Accessing NAIP data with the Planetary Computer STAC API¶

The National Agriculture Imagery Program (NAIP) provides US-wide, high-resolution aerial imagery, with four spectral bands (R, G, B, IR). NAIP is administered by the Aerial Field Photography Office (AFPO) within the US Department of Agriculture (USDA). Data are captured at least once every three years for each state. This dataset represents NAIP data from 2010-present, in cloud-optimized GeoTIFF format.

This notebook demonstrates the use of the Planetary Computer STAC API to query for NAIP imagery.

Environment setup¶

This notebook works with or without an API key, but you will be given more permissive access to the data with an API key.

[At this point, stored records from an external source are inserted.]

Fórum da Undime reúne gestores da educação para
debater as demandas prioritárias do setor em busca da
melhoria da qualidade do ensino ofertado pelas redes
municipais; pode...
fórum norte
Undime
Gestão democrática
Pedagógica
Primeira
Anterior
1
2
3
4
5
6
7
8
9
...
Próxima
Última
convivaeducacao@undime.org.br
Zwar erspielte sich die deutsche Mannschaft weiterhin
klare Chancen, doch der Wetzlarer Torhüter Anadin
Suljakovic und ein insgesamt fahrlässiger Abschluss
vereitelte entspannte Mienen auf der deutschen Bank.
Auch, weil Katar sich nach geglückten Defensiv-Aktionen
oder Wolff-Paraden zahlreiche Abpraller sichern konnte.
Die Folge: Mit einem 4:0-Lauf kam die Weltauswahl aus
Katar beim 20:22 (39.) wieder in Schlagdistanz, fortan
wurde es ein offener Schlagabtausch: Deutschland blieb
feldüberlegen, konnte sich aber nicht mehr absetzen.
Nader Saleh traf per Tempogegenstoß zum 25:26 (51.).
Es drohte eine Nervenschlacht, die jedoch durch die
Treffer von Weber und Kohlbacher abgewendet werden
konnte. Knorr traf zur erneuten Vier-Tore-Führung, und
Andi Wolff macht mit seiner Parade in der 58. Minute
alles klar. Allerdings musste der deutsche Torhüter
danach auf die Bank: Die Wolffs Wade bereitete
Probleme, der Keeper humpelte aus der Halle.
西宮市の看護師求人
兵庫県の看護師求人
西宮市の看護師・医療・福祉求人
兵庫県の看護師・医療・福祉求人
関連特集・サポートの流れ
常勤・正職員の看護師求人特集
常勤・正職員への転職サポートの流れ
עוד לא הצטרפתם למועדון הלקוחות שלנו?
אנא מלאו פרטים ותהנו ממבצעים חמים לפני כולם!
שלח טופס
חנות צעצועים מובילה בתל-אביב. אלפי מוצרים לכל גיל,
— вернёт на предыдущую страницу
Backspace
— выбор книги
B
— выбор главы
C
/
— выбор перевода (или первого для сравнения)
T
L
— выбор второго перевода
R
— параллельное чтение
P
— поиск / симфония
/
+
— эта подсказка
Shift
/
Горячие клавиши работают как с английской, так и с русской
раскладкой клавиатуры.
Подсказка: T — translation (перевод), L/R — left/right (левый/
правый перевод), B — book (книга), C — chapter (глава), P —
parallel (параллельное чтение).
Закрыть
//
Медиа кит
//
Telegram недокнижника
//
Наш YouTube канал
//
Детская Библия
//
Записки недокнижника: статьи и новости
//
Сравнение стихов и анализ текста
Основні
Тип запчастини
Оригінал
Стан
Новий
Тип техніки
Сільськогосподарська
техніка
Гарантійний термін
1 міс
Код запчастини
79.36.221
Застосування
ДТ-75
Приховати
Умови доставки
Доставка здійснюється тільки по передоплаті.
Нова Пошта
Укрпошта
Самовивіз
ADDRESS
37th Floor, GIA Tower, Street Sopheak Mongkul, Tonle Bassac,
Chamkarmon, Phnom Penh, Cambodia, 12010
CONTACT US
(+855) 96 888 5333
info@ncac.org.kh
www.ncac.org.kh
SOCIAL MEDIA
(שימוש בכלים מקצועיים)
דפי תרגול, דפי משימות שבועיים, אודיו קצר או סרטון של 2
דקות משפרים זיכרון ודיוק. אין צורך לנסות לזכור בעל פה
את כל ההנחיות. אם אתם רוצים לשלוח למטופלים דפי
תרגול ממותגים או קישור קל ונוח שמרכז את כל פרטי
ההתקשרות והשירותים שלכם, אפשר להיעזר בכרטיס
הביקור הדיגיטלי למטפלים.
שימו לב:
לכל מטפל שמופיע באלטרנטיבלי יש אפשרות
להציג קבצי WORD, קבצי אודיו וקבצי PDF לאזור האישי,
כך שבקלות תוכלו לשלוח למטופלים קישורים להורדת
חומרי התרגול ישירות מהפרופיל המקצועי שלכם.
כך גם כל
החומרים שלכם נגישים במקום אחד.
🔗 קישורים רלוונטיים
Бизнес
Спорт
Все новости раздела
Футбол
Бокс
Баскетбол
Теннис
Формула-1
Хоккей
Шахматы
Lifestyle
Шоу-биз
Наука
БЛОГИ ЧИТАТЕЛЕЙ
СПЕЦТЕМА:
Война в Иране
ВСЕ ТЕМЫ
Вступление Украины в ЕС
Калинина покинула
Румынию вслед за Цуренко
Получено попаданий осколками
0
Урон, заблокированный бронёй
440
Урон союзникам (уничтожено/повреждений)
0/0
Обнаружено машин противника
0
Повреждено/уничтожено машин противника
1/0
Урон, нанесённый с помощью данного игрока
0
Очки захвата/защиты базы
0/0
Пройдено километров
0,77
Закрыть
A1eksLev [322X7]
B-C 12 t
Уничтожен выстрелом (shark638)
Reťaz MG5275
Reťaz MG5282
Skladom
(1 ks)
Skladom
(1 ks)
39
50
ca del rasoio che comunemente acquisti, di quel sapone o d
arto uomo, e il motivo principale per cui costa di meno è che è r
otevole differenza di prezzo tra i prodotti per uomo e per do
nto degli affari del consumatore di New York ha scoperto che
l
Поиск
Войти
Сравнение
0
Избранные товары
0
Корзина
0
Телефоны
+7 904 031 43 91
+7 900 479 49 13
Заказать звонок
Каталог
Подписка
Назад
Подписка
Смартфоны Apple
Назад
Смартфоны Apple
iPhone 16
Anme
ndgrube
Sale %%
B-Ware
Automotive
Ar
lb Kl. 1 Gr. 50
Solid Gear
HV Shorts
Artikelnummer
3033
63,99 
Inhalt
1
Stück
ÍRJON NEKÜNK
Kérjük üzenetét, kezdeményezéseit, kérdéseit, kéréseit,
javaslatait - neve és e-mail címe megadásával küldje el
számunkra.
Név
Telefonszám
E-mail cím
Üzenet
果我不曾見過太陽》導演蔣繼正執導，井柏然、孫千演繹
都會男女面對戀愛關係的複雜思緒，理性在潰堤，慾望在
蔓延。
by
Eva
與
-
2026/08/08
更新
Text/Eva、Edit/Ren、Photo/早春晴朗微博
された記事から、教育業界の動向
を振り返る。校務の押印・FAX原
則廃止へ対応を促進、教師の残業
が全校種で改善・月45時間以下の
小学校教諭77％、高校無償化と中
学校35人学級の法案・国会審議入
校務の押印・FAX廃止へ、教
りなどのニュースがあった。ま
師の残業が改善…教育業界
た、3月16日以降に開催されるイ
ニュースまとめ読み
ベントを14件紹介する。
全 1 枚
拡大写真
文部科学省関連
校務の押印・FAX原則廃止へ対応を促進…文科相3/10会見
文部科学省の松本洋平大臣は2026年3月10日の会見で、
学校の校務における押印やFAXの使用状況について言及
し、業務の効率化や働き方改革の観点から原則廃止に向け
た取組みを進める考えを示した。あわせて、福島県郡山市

The Planetary Computer Hub is pre-configured to use your API key.

In [1]:

import pystac_client
import planetary_computer

# Set the environment variable PC_SDK_SUBSCRIPTION_KEY, or set it here.
# The Hub sets PC_SDK_SUBSCRIPTION_KEY automatically.
# pc.settings.set_subscription_key(<YOUR API Key>)

Data access¶

The datasets hosted by the Planetary Computer are available from Azure Blob Storage. We'll use pystac-client to search the Planetary Computer's STAC API for the subset of the data that we care about, and then we'll load the data directly from Azure Blob Storage. We'll specify a modifier so that we can access the data stored in the Planetary Computer's private Blob Storage Containers. See Reading from the STAC API and Using tokens for data access for more.

In [2]:

catalog = pystac_client.Client.open(
    "https://planetarycomputer.microsoft.com/api/stac/v1",
    modifier=planetary_computer.sign_inplace,
)

Choose our region and times of interest¶

This area is in South Jordan, Utah, which the Internet says is one of the fastest-growing cities in the US. Let's see whether we can see some development in this area in the time spanned by our NAIP collection.

In [3]:

area_of_interest = {
    "type": "Polygon",
    "coordinates": [
        [
            [-111.9839859008789, 40.5389819819361],
            [-111.90502166748045, 40.5389819819361],
            [-111.90502166748045, 40.57015381856105],
            [-111.9839859008789, 40.57015381856105],
            [-111.9839859008789, 40.5389819819361],
        ]
    ],
}

This collection includes data from 2010, so we'll search for one image near the beginning of that range and one from 2018.

In [4]:

range_old = "2010-01-01/2013-01-01"
range_new = "2018-01-01/2021-01-01"

In [5]:

search_old = catalog.search(
    collections=["naip"], intersects=area_of_interest, datetime=range_old
)

search_new = catalog.search(
    collections=["naip"], intersects=area_of_interest, datetime=range_new
)

items_old = search_old.item_collection()
items_new = search_new.item_collection()

print(f"{len(items_old)} Items found in the 'old' range")
print(f"{len(items_new)} Items found in the 'new' range")

4 Items found in the 'old' range
4 Items found in the 'new' range

As seen above, there are multiple items that intersect our area of interest for each year. The following code will choose the item that has the most overlap:

In [6]:

from shapely.geometry import shape

area_shape = shape(area_of_interest)
target_area = area_shape.area


def area_of_overlap(item):
    overlap_area = shape(item.geometry).intersection(shape(area_of_interest)).area
    return overlap_area / target_area


item_old = sorted(items_old, key=area_of_overlap, reverse=True)[0]
item_new = sorted(items_new, key=area_of_overlap, reverse=True)[0]

Render images¶

Each Item has a rendered_preview which uses the Planetary Computer's Data API to dynamically create a preview image from the raw data.

In [7]:

from IPython.display import Image

Image(url=item_old.assets["rendered_preview"].href)

Out[7]:

In [8]:

Image(url=item_new.assets["rendered_preview"].href)

Out[8]:

To read the raw Cloud Optimized GeoTIFF, use a library like rioxarray or rasterio and the image asset.

In [9]:

import rioxarray

ds = rioxarray.open_rasterio(item_old.assets["image"].href).sel(band=[1, 2, 3])
ds